India doesn’t need an Emergency to revert to being Indian. It’s not only the present regime that is absolutist. My friend, the late Asoke Krishna Dutta, veteran Congressman and barrister, used to say long before those chaotic post-Emergency months when the Lion and the Unicorn fought for the crown: “The only difference between Indira Gandhi and Charan Singh is that she is a successful dictator, and he isn’t”. Jawaharlal Nehru was enlightened in his outlook and civilised in his person and so his de facto one-man rule didn’t prompt fears of misrule. It’s different when the ruler is a crude bully whose social thinking is rooted in pre-British Raj medievalism. The outcome is uncertainty and an imperceptible sense of menace. The controversy over Aadhaar is a case in point. Whether or not it is “an electronic leash” to which every Indian is tethered, the point is that it has absolutely no legal validity until the Supreme Court gives its imprimatur. Try explaining that to any nationalised bank where an account is being opened. The bank clerk or manager doesn’t deny that Aadhaar should be in limbo until the five-judge Constitution Bench headed by Chief Justice Dipak Misra which heard a clutch of 27 petitions against it during a marathon hearing that went on for 38 days spanning four months pronounces its verdict. But the Reserve Bank of India, acting under the government’s direct instructions, has ordered nationalised banks to insist on Aadhaar numbers.

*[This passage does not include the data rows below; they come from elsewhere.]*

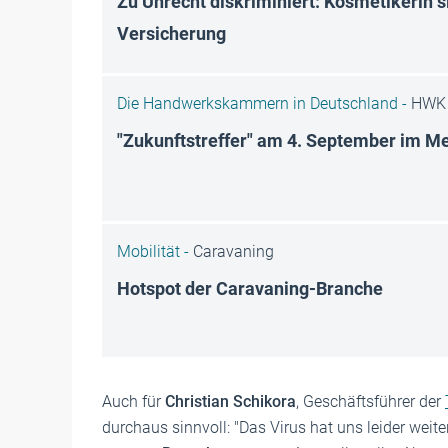
Zu Unrecht diskriminiert: Kosmetikerin 
Versicherung
Die Handwerkskammern in Deutschland -
HWK 
"Zukunftstreffer" am 4. September im Me
Mobilität -
Caravaning
Hotspot der Caravaning-Branche
Auch für
Christian Schikora
, Geschäftsführer der
durchaus sinnvoll: "Das Virus hat uns leider weiter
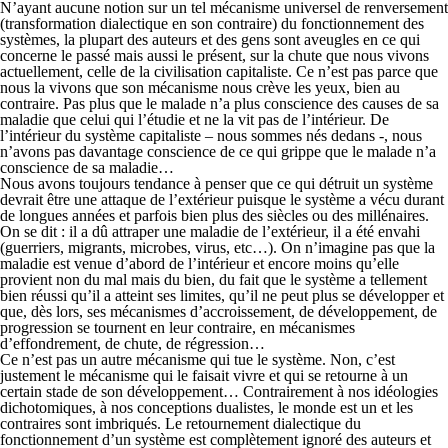
N’ayant aucune notion sur un tel mécanisme universel de renversement
(transformation dialectique en son contraire) du fonctionnement des
systèmes, la plupart des auteurs et des gens sont aveugles en ce qui
concerne le passé mais aussi le présent, sur la chute que nous vivons
actuellement, celle de la civilisation capitaliste. Ce n’est pas parce que
nous la vivons que son mécanisme nous crève les yeux, bien au
contraire. Pas plus que le malade n’a plus conscience des causes de sa
maladie que celui qui l’étudie et ne la vit pas de l’intérieur. De
l’intérieur du système capitaliste – nous sommes nés dedans -, nous
n’avons pas davantage conscience de ce qui grippe que le malade n’a
conscience de sa maladie…
Nous avons toujours tendance à penser que ce qui détruit un système
devrait être une attaque de l’extérieur puisque le système a vécu durant
de longues années et parfois bien plus des siècles ou des millénaires.
On se dit : il a dû attraper une maladie de l’extérieur, il a été envahi
(guerriers, migrants, microbes, virus, etc…). On n’imagine pas que la
maladie est venue d’abord de l’intérieur et encore moins qu’elle
provient non du mal mais du bien, du fait que le système a tellement
bien réussi qu’il a atteint ses limites, qu’il ne peut plus se développer et
que, dès lors, ses mécanismes d’accroissement, de développement, de
progression se tournent en leur contraire, en mécanismes
d’effondrement, de chute, de régression…
Ce n’est pas un autre mécanisme qui tue le système. Non, c’est
justement le mécanisme qui le faisait vivre et qui se retourne à un
certain stade de son développement… Contrairement à nos idéologies
dichotomiques, à nos conceptions dualistes, le monde est un et les
contraires sont imbriqués. Le retournement dialectique du
fonctionnement d’un système est complètement ignoré des auteurs et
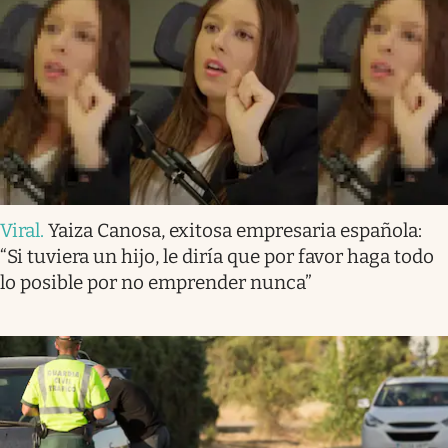
Viral
.
Yaiza Canosa, exitosa empresaria española:
“Si tuviera un hijo, le diría que por favor haga todo
lo posible por no emprender nunca”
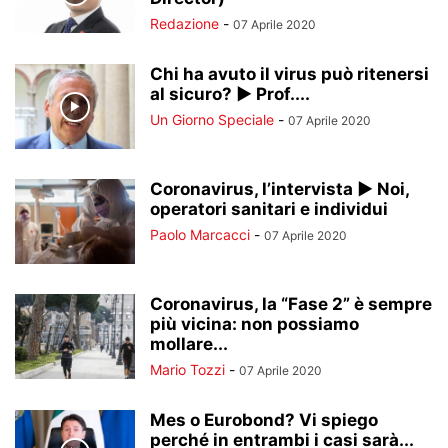
Redazione
-
07 Aprile 2020
Chi ha avuto il virus può ritenersi
al sicuro? ► Prof....
Un Giorno Speciale
-
07 Aprile 2020
Coronavirus, l’intervista ► Noi,
operatori sanitari e individui
Paolo Marcacci
-
07 Aprile 2020
Coronavirus, la “Fase 2” è sempre
più vicina: non possiamo
mollare...
Mario Tozzi
-
07 Aprile 2020
Mes o Eurobond? Vi spiego
perché in entrambi i casi sarà...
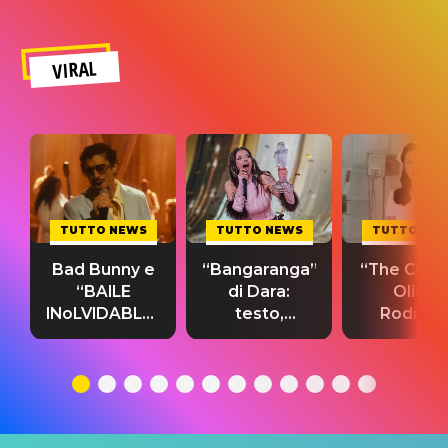
VIRAL
TUTTO NEWS
TUTTO NEWS
TUTTO NE
Bad Bunny e
“Bangaranga”
“The Cure”
“BAILE
di Dara:
Olivia
INoLVIDABLE”:
testo,
Rodrigo
testo,
traduzione e
testo,
traduzione e
significato
traduzion
significato
del singolo
significa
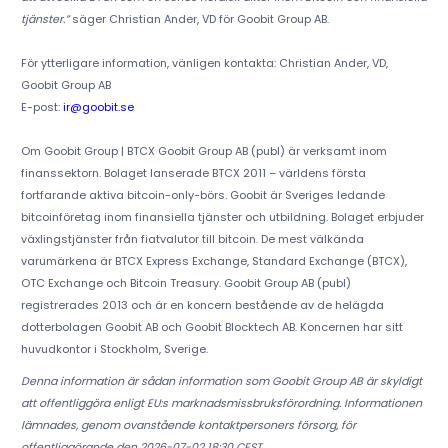
tjänster.”
säger Christian Ander, VD för Goobit Group AB.
För ytterligare information, vänligen kontakta: Christian Ander, VD,
Goobit Group AB
E-post:
ir@goobit.se
Om Goobit Group | BTCX Goobit Group AB (publ) är verksamt inom
finanssektorn. Bolaget lanserade BTCX 2011 – världens första
fortfarande aktiva bitcoin-only-börs. Goobit är Sveriges ledande
bitcoinföretag inom finansiella tjänster och utbildning. Bolaget erbjuder
växlingstjänster från fiatvalutor till bitcoin. De mest välkända
varumärkena är BTCX Express Exchange, Standard Exchange (BTCX),
OTC Exchange och Bitcoin Treasury. Goobit Group AB (publ)
registrerades 2013 och är en koncern bestående av de helägda
dotterbolagen Goobit AB och Goobit Blocktech AB. Koncernen har sitt
huvudkontor i Stockholm, Sverige.
Denna information är sådan information som Goobit Group AB är skyldigt
att offentliggöra enligt EU:s marknadsmissbruksförordning. Informationen
lämnades, genom ovanstående kontaktpersoners försorg, för
offentliggörande den 2026-07-02 18:30 CEST.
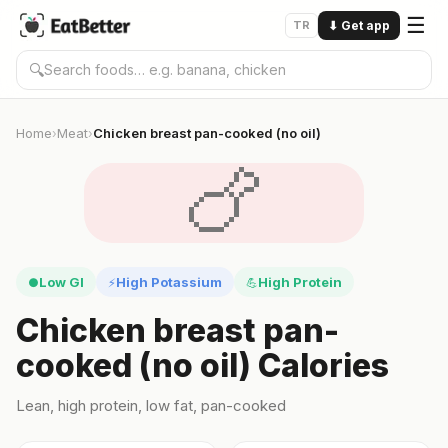
☰
TR
⬇
Get app
🔍
Home
Meat
Chicken breast pan-cooked (no oil)
›
›
🍗
Low GI
High Potassium
High Protein
●
⚡
💪
Chicken breast pan-
cooked (no oil) Calories
Lean, high protein, low fat, pan-cooked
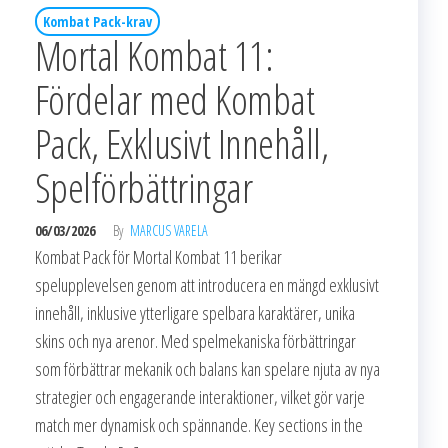
Kombat Pack-krav
Mortal Kombat 11:
Fördelar med Kombat
Pack, Exklusivt Innehåll,
Spelförbättringar
06/03/2026
By
MARCUS VARELA
Kombat Pack för Mortal Kombat 11 berikar
spelupplevelsen genom att introducera en mängd exklusivt
innehåll, inklusive ytterligare spelbara karaktärer, unika
skins och nya arenor. Med spelmekaniska förbättringar
som förbättrar mekanik och balans kan spelare njuta av nya
strategier och engagerande interaktioner, vilket gör varje
match mer dynamisk och spännande. Key sections in the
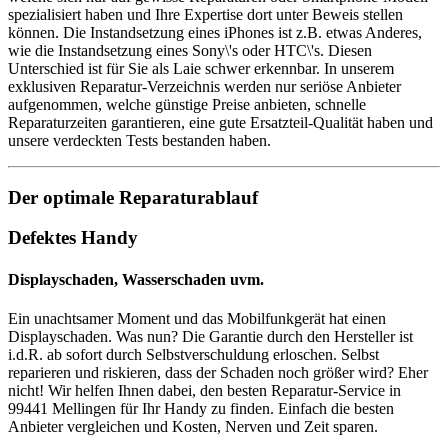
spezialisiert haben und Ihre Expertise dort unter Beweis stellen
können. Die Instandsetzung eines iPhones ist z.B. etwas Anderes,
wie die Instandsetzung eines Sony\'s oder HTC\'s. Diesen
Unterschied ist für Sie als Laie schwer erkennbar. In unserem
exklusiven Reparatur-Verzeichnis werden nur seriöse Anbieter
aufgenommen, welche günstige Preise anbieten, schnelle
Reparaturzeiten garantieren, eine gute Ersatzteil-Qualität haben und
unsere verdeckten Tests bestanden haben.
Der optimale Reparaturablauf
Defektes Handy
Displayschaden, Wasserschaden uvm.
Ein unachtsamer Moment und das Mobilfunkgerät hat einen
Displayschaden. Was nun? Die Garantie durch den Hersteller ist
i.d.R. ab sofort durch Selbstverschuldung erloschen. Selbst
reparieren und riskieren, dass der Schaden noch größer wird? Eher
nicht! Wir helfen Ihnen dabei, den besten Reparatur-Service in
99441 Mellingen für Ihr Handy zu finden. Einfach die besten
Anbieter vergleichen und Kosten, Nerven und Zeit sparen.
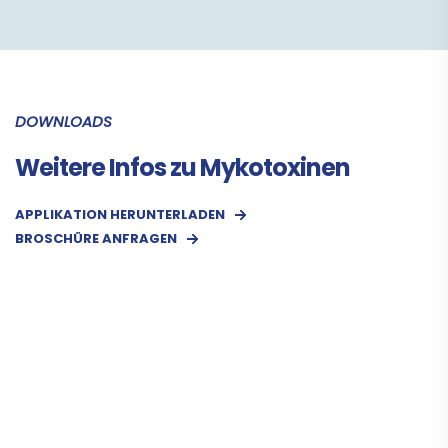
DOWNLOADS
Weitere Infos zu Mykotoxinen
APPLIKATION HERUNTERLADEN
BROSCHÜRE ANFRAGEN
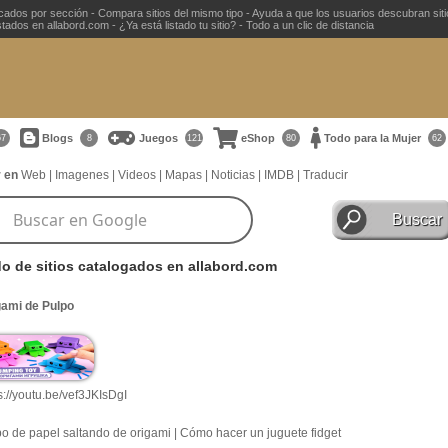
ficados por sección - Compara sitios del mismo tipo - Ayuda a que los usuarios descubran sit
ados en allabord.com - ¿Ya está listado tu sitio? - Todo a un clic de distancia
Blogs
Juegos
eShop
Todo para la Mujer
67
8
121
80
62
 en
Web
|
Imagenes
|
Videos
|
Mapas
|
Noticias
|
IMDB
|
Traducir
do de sitios catalogados en allabord.com
gami de Pulpo
s://youtu.be/vef3JKIsDgI
o de papel saltando de origami | Cómo hacer un juguete fidget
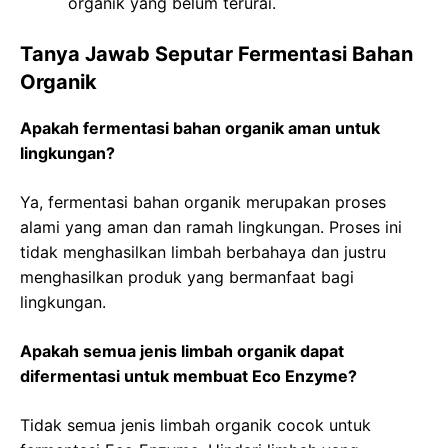
organik yang belum terurai.
Tanya Jawab Seputar Fermentasi Bahan
Organik
Apakah fermentasi bahan organik aman untuk
lingkungan?
Ya, fermentasi bahan organik merupakan proses
alami yang aman dan ramah lingkungan. Proses ini
tidak menghasilkan limbah berbahaya dan justru
menghasilkan produk yang bermanfaat bagi
lingkungan.
Apakah semua jenis limbah organik dapat
difermentasi untuk membuat Eco Enzyme?
Tidak semua jenis limbah organik cocok untuk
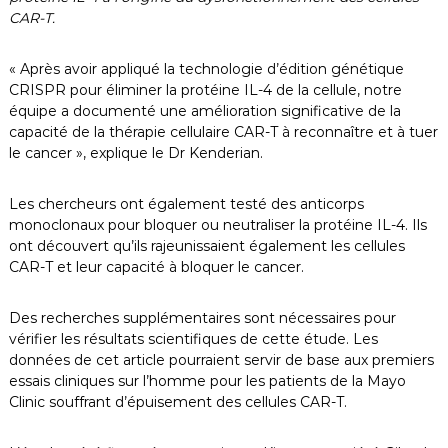
CAR-T.
« Après avoir appliqué la technologie d’édition génétique
CRISPR pour éliminer la protéine IL-4 de la cellule, notre
équipe a documenté une amélioration significative de la
capacité de la thérapie cellulaire CAR-T à reconnaître et à tuer
le cancer », explique le Dr Kenderian.
Les chercheurs ont également testé des anticorps
monoclonaux pour bloquer ou neutraliser la protéine IL-4. Ils
ont découvert qu’ils rajeunissaient également les cellules
CAR-T et leur capacité à bloquer le cancer.
Des recherches supplémentaires sont nécessaires pour
vérifier les résultats scientifiques de cette étude. Les
données de cet article pourraient servir de base aux premiers
essais cliniques sur l’homme pour les patients de la Mayo
Clinic souffrant d’épuisement des cellules CAR-T.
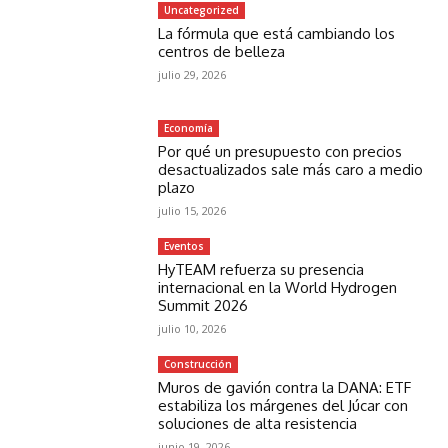
Uncategorized
La fórmula que está cambiando los
centros de belleza
julio 29, 2026
Economía
Por qué un presupuesto con precios
desactualizados sale más caro a medio
plazo
julio 15, 2026
Eventos
HyTEAM refuerza su presencia
internacional en la World Hydrogen
Summit 2026
julio 10, 2026
Construcción
Muros de gavión contra la DANA: ETF
estabiliza los márgenes del Júcar con
soluciones de alta resistencia
junio 19, 2026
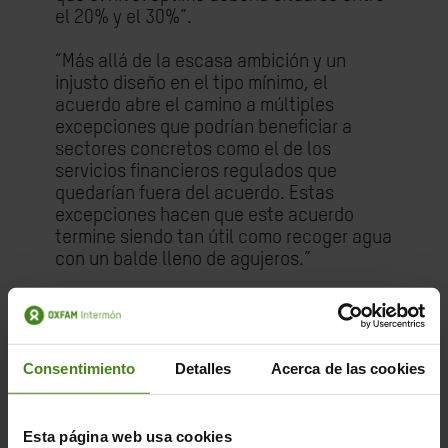
el 20% y el 30%”.
“Más allá de la escasa ambición y un
injusto diseño en el tipo mínimo, el
acuerdo abre el camino a múltiples
excepciones que podrían beneficiar a
sectores concretos como el de los
servicios financieros regulados que
quedarían fuera del acuerdo. Estas
excepciones hacen que este acuerdo
termine siendo tan útil como recoger agua
con un balde lleno de agujeros.”
“En cuanto a la generación y
redistribución de nuevos beneficios
globales, el acuerdo también es también
Consentimiento
Detalles
Acerca de las cookies
muy insuficiente y limitado. Apenas
afectará a una pequeña proporción de los
beneficios de las 100 empresas mayores
corporaciones, con márgenes de
Esta página web usa cookies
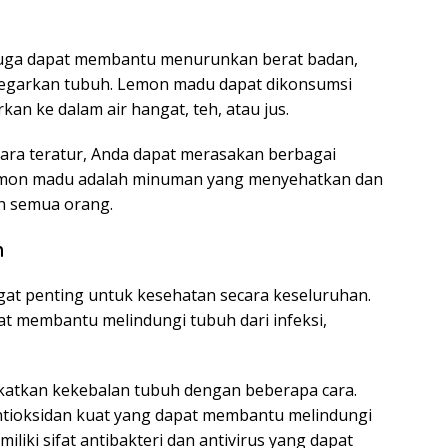
 juga dapat membantu menurunkan berat badan,
yegarkan tubuh. Lemon madu dapat dikonsumsi
kan ke dalam air hangat, teh, atau jus.
a teratur, Anda dapat merasakan berbagai
Lemon madu adalah minuman yang menyehatkan dan
h semua orang.
h
gat penting untuk kesehatan secara keseluruhan.
t membantu melindungi tubuh dari infeksi,
tkan kekebalan tubuh dengan beberapa cara.
antioksidan kuat yang dapat membantu melindungi
iliki sifat antibakteri dan antivirus yang dapat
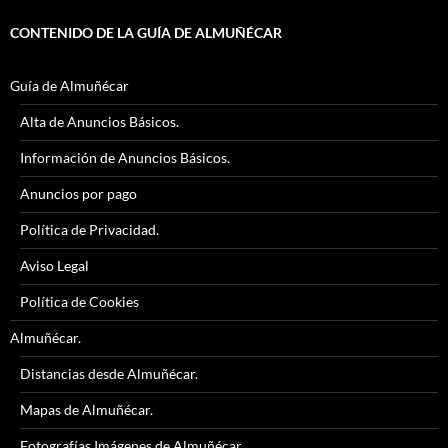
CONTENIDO DE LA GUÍA DE ALMUÑÉCAR
Guía de Almuñécar
Alta de Anuncios Básicos.
Información de Anuncios Básicos.
Anuncios por pago
Política de Privacidad.
Aviso Legal
Política de Cookies
Almuñécar.
Distancias desde Almuñécar.
Mapas de Almuñécar.
Fotografías Imágenes de Almuñécar.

Sanjay Gandhi was derided as the Emergency regime’s “extra-constitutional centres” of authority. The crack when Morarji Desai became Prime Minister was that India had three centres of power – the Lok Sabha, Rajya Sabha and Jaslok Sabha, Jayaprakash Narayan being virtually resident in Mumbai’s Jaslok Hospital. We don’t know who or where today’s centres of authority are located because there is an opaqueness about governance and that, too, is disturbing. But the snap decisions to demonetise certain kinds of currency notes and to topple Jammu and Kashmir’s chief minister, Mehbooba Mufti, proclaimed loud and clear where they are not — the legally constituted authorities that should rightly handle such matters. Flanked by the party president and his national security adviser, the Prime Minister does not give the impression of needing any other member of his Cabinet. The edifice of democracy foisted on impressionable voters steeped in traditional values tends to create an elective monarchy. Like Mrs Gandhi, Narendra Modi can also be called a directly elected Prime Minister. But with 44 per cent of voter support at the peak of her career (against Mr Modi’s 31 per cent), she, too, demonstrated that an absolute monarch does not need an absolute majority. The wider machinery of governance has gradually been sliding into irrelevance. The British have few illusions about the House of Commons or the Lords packed with life peers. But no Parliament could seem as redundant to decision-making on matters of vital importance as India’s. The United States Congress is possibly the only legislature in the world that still helps, advises and also restrains the chief executive. Life has moved on. The modes of communication, investigation, interrogation, supervision and control, of reward and punishment, have changed altogether. What has not changed — and probably never will — is the absolutist ambition of ruling politicians. Not for them Thoreau’s aphorism: “That government is best which governs least...”They would probably regard that as weakness. There is no need for another Emergency. The emperor’s clothes are real in India.